-- THINGS TO DO --
1. Check statements (a), (b) and (c) below against the splitlines commit. For each, answer yes or no and quote the words from the commit that settle it.
(a) The commit reports that the new splitlines is about three times faster than the old one.
(b) With keepends set, the new code still splits the string with re.split.
(c) The commit changes three files.
2. Carry on the splitlines commit from its last line, keeping the same diff format.

-- TEXT BLOCK --

(begin)

Speed up splitlines.

We use the python function again with the modifications we need. I ran it with: python3 -m timeit -n 10000 -s 'from jedi.common import splitlines; x = open("test_regression.py").read()' The speed differences are quite remarkable, it's ~3 times faster: 10000 loops, best of 3: 52.1 usec per loop vs. the old: 10000 loops, best of 3: 148 usec per loop We might need to speedup splitlines with as well. It's probably also a factor 2-3 slower than it should be.
2025-12-18 03:25:55 +08:00 · 2017-03-09 08:58:57 +01:00
parent b814a91f29
commit 989e4bac89
2 changed files with 26 additions and 17 deletions
--- a/jedi/common.py
+++ b/jedi/common.py
@@ -159,24 +159,29 @@ def splitlines(string, keepends=False):
    also on form feeds.
    """
    if keepends:
-        # If capturing parentheses are used in pattern, then the text of all
-        # groups in the pattern are also returned as part of the resulting
-        # list.
-        lst = re.split('(\n|\r\n)', string)
+        lst = string.splitlines(keepends=True)

-        # Need to merge the new lines with the actual lines.
-        odd = False
-        lines = []
-        for string in lst:
-            if odd:
-                line += string
-                lines.append(line)
-            else:
-                line = string
-            odd = not odd
-        if odd:
-            lines.append(line)
-        return lines
+        # We have to merge lines that were broken by form feed characters.
+        merge = []
+        for i, line in enumerate(lst):
+            if line.endswith('\f'):
+                merge.append(i)

(end)

-- RECORD SET --
(begin)

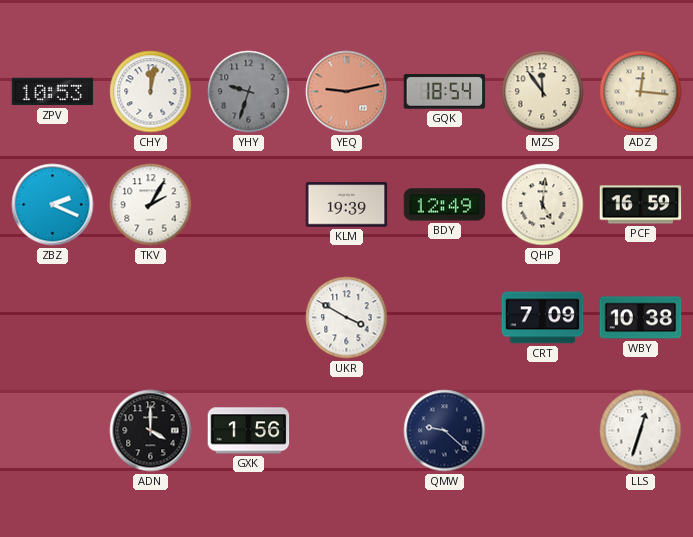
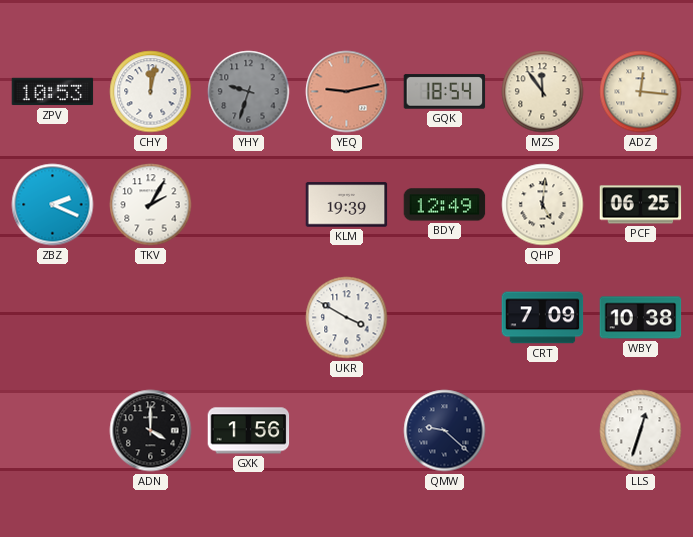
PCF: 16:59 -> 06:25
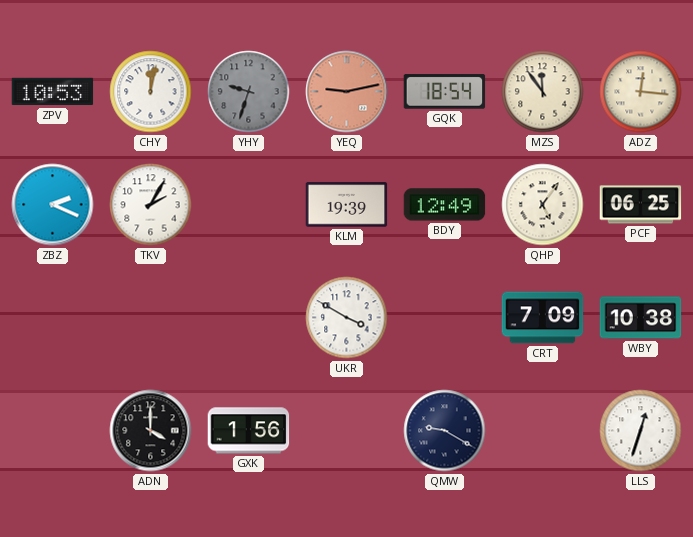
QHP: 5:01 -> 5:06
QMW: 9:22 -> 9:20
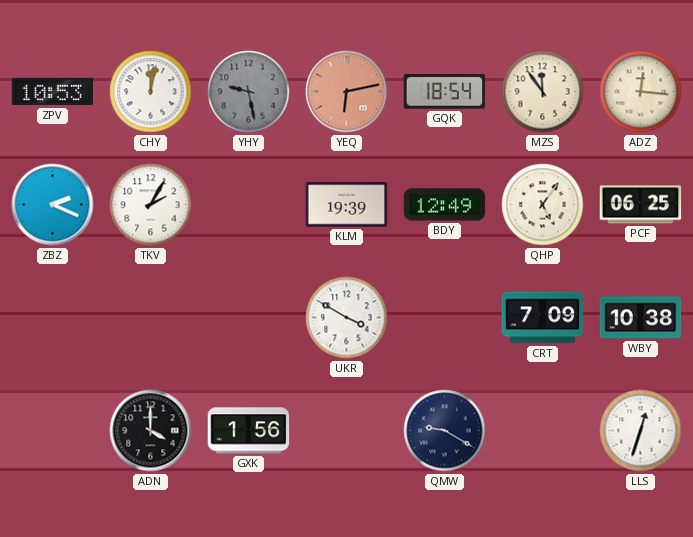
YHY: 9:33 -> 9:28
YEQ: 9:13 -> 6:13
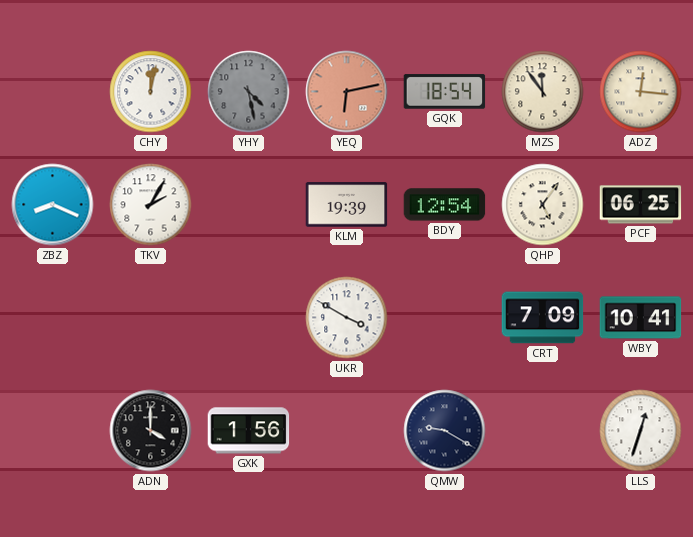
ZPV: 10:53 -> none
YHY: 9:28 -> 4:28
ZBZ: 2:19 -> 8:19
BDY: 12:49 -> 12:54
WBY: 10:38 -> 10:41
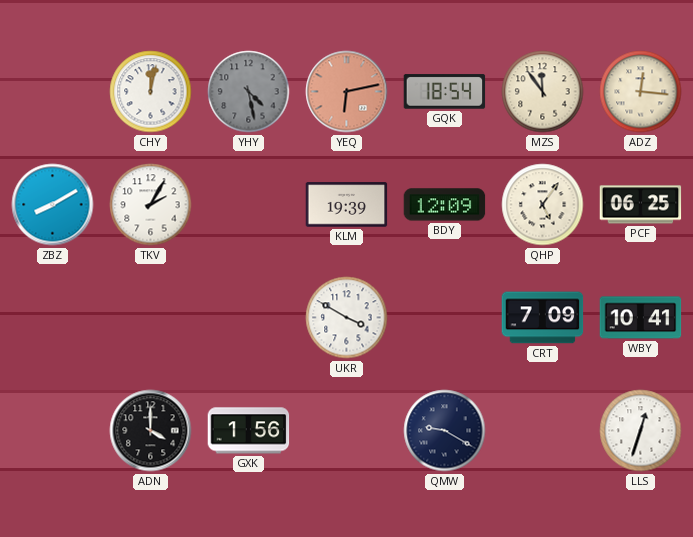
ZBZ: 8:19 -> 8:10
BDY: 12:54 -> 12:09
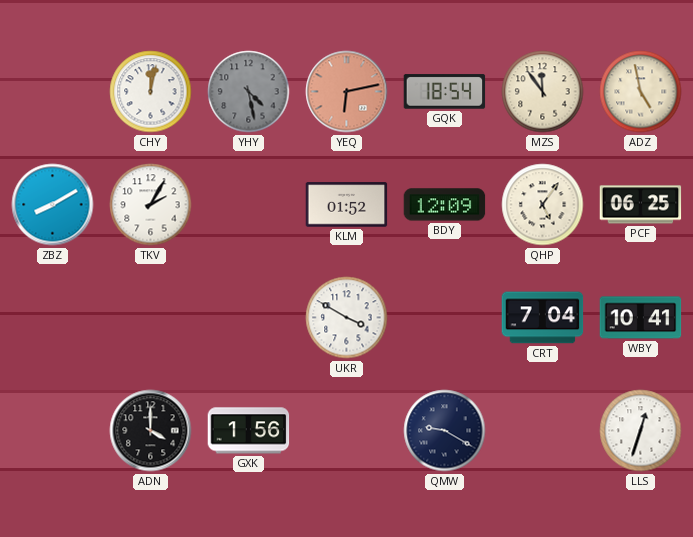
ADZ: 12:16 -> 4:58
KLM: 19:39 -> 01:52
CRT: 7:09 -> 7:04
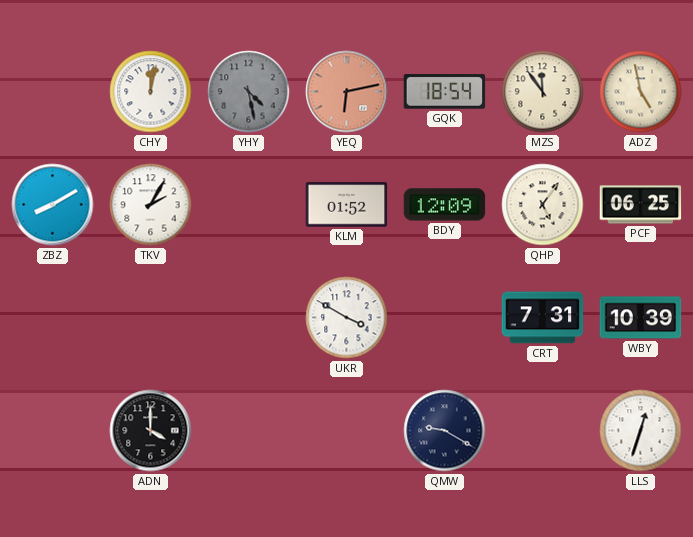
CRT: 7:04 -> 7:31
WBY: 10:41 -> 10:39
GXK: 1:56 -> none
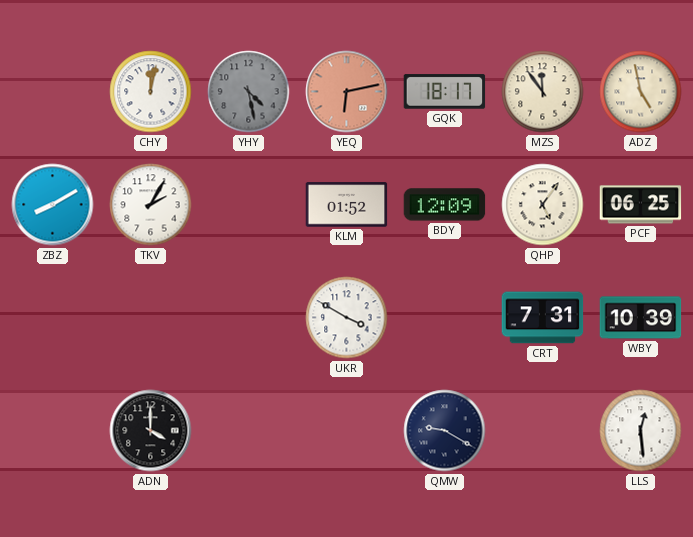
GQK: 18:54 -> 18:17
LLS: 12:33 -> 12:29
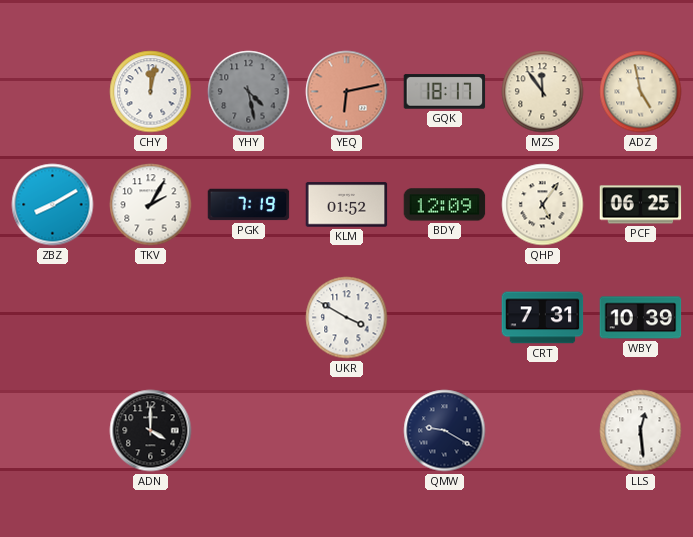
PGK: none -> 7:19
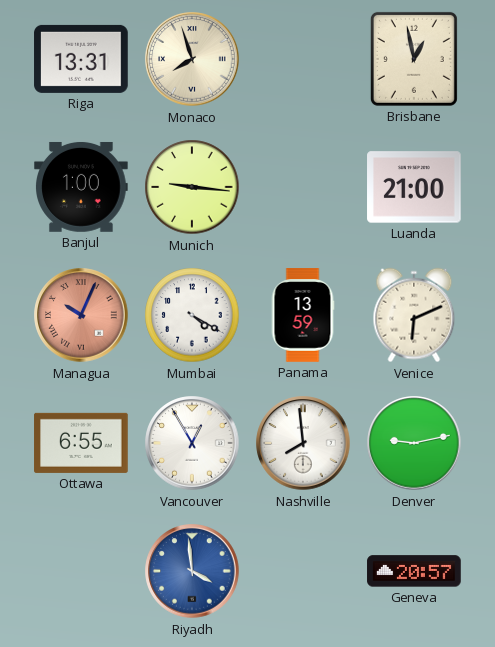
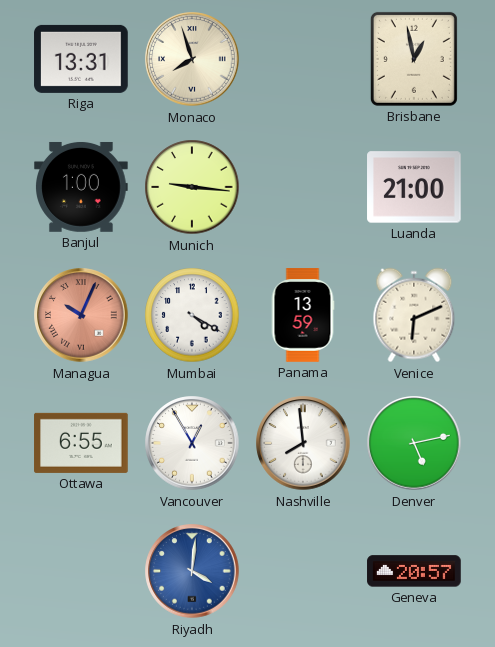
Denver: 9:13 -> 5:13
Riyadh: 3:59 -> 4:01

(end)

-- RESULTS --
1.
(a) Yes: "it's ~3 times faster"
(b) No: "lst = string.splitlines(keepends=True)"
(c) No: "2 changed files with 26 additions and 17 deletions"

2.
+
+        for index in reversed(merge):
+            try:
+                lst[index] = lst[index] + lst[index + 1]
+                del lst[index + 1]
+            except IndexError:
+                # index + 1 can be empty and therefore there's no need to
+                # merge.
+                pass
+
+        # The stdlib's implementation of the end is inconsistent when calling
+        # it with/without keepends. One time there's an empty string in the
+        # end, one time there's none.
+        if string.endswith('\n') or string == '':
+            lst.append('')
+        return lst
    else:
        return re.split('\n|\r\n', string)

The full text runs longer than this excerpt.